Question: A 62-year-old female presented to the emergency department with dizziness that commenced 5 hours after the development of melena and coffee ground vomitus. Her blood pressure was 140/70 mm Hg and her heart rate 98 beats/minute. The hemoglobin level and hematocrit were abnormally low at 4.8 g/dL and 18.7%, respectively. She had a 5-year history of recurrent spontaneous epistaxis treated in the ear, nose, and throat department. Her mother had also experienced recurrent episodes of epistaxis. Physical examination revealed multiple tongue telangiectasias. Esophagogastroduodenoscopy revealed multiple angiodysplasias (but no current bleeding) on the antrum, body, and fundus (Fig. 1). Epistaxis developed during endoscopy. Abdominal, computed tomographic angiography revealed hepatic artery hypertrophy and early enhancement of the portal and hepatic veins, suggestive of arterio-portal and arterio-venous shunts (Fig. 2). No mucosal abnormality was found on colonoscopy. A red blood cell bleeding scan was negative in terms of gastrointestinal bleeding. Computed tomography revealed no pulmonary or cerebral vascular malformation.

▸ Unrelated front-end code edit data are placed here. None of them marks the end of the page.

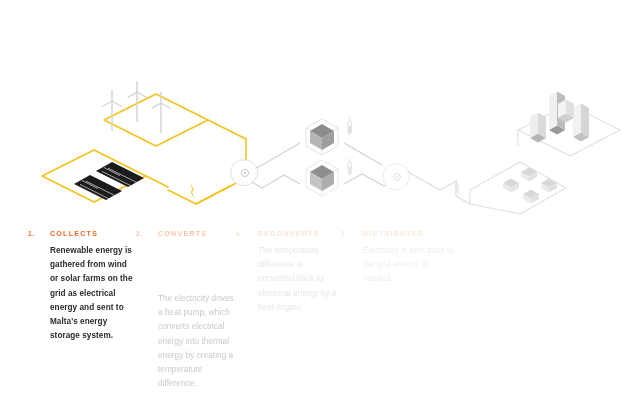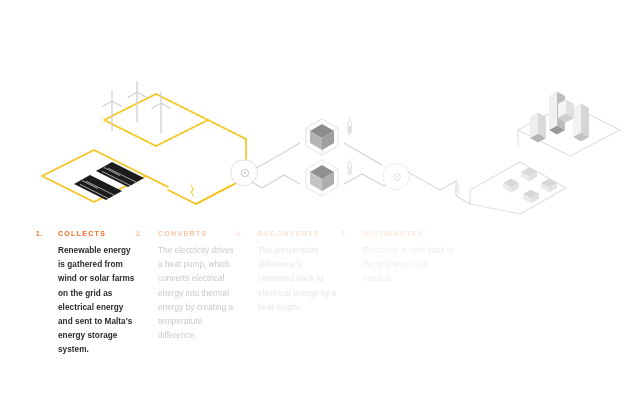--- a/index.html
+++ b/index.html
@@ -73,21 +73,21 @@
     font-size: 8.2px;
     line-height: 14.2px;
     letter-spacing: 0.05px;
     max-width: 104px;
   }
   
   .step-1 .step-num, .step-1 .step-title { color: #f26a22; }
   .step-1 .step-body { color: #2b2b2b; font-weight: bold; }
   
   .step-2 .step-num, .step-2 .step-title { color: #f9c3a3; }
-  .step-2 .step-body { color: #c9c9c9; }
+  .step-2 .step-body { color: #c9c9c9; margin-top: 48px; }
   .step-3 .step-num, .step-3 .step-title { color: #fbd6c0; }
   .step-3 .step-body { color: #dedede; }
   .step-4 .step-num, .step-4 .step-title { color: #fce2d2; }
   .step-4 .step-body { color: #e7e7e7; }
   .step-5 .step-num, .step-5 .step-title { color: #fde8dc; }
   .step-5 .step-body { color: #ededed; }
 </style>
 </head>
 <body>
 
@@ -260,21 +260,21 @@
         <path d="M558 118 L566 113.5 L574 118 L566 122.5 Z" fill="#cfcfcf"></path>
         <path d="M558 118 L558 104 L566 99.5 L566 113.5 Z" fill="#f4f4f4"></path>
         <path d="M574 118 L574 104 L566 99.5 L566 113.5 Z" fill="#e0e0e0"></path>
       </g>
 
     </svg>
   </div>
 
   <div class="steps-row">
 
-    <div class="step step-1" style="width:136px; padding-left:36px;">
+    <div class="step step-1" style="width:136px; padding-left:28px;">
       <div class="step-head">
         <span class="step-num">1.</span>
         <span class="step-title">COLLECTS</span>
       </div>
       <div class="step-body">Renewable energy is gathered from wind or solar farms on the grid as electrical energy and sent to Malta's energy storage system.</div>
     </div>
 
     <div class="step step-2" style="width:100px;">
       <div class="step-head">
         <span class="step-num">2.</span>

What is the most likely diagnosis?
Answer: On the basis of the findings described above, the patient was clinically diagnosed with hereditary hemorrhagic telangiectasia (HHT) (also termed Osler–Weber–Rendu syndrome) based on the four Curaçao clinical criteria. These are (1) spontaneous recurrent epistaxis; (2) multiple mucocutaneous telangiectasias on the lips, oral cavity, fingers, and nose; (3) visceral lesions including gastrointestinal telangiectasias; and pulmonary, hepatic, cerebral, and spinal arteriovenous malformations; and (4) an affected first-degree relative [1]. “Definite HHT” is defined when three criteria are met, “suspected HHT” when two criteria are met, and “unlikely HHT” when one criterion is met. Our patient met all four criteria.

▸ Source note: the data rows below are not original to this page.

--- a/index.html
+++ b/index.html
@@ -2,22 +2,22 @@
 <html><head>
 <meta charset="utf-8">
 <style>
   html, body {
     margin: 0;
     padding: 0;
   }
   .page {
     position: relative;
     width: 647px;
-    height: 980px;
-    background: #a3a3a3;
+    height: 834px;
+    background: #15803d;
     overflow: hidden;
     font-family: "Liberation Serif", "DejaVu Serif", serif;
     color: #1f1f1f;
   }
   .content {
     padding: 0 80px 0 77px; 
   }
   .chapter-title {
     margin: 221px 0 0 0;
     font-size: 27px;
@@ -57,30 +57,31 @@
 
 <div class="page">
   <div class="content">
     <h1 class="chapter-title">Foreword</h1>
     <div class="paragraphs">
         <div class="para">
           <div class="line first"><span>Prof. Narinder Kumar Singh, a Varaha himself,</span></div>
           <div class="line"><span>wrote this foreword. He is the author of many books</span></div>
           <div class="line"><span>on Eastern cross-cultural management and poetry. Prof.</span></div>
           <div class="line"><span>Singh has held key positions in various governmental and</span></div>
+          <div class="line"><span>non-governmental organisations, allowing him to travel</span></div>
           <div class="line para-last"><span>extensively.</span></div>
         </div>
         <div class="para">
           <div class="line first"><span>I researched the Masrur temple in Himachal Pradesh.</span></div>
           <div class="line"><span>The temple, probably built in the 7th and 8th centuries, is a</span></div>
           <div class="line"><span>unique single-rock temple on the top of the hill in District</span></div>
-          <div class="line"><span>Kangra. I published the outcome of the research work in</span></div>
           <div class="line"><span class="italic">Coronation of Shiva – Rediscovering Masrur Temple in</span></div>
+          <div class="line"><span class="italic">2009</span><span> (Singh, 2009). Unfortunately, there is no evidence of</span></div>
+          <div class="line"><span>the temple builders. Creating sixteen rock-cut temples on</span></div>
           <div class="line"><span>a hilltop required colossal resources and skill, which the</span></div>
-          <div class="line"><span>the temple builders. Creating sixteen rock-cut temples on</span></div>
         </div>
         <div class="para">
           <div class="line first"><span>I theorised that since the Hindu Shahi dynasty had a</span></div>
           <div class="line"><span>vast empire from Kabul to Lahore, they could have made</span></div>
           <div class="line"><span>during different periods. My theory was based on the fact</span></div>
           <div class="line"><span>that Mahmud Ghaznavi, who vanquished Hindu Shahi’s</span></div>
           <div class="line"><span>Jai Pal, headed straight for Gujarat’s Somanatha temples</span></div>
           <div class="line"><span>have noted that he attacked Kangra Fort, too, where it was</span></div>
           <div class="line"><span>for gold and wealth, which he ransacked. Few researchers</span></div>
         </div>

Gastrointestinal bleeding in patients with HHT usually commences in the fourth or fifth decade of life but only in 13∼33% of patients [2]. Telangiectasias are more common in the stomach and duodenum than the colon. In most cases, no treatment is required. A bleeding gastrointestinal lesion may be amenable to endoscopic therapy. Embolization and surgery are of limited utility because the disease is recurrent, but may be useful to control bleeding in an emergency. In Korea, gastric bleeding has been treated via argon plasma coagulation and band ligation, and ileocolic bleeding via embolization [3-5]. If a patient presenting with gastrointestinal bleeding reports recurrent episodes of spontaneous epistaxis, and multiple angiodysplasias are evident on endoscopy, family history-taking may reveal recurrent bleeding episodes, triggering radiological evaluation on suspicion of HHT.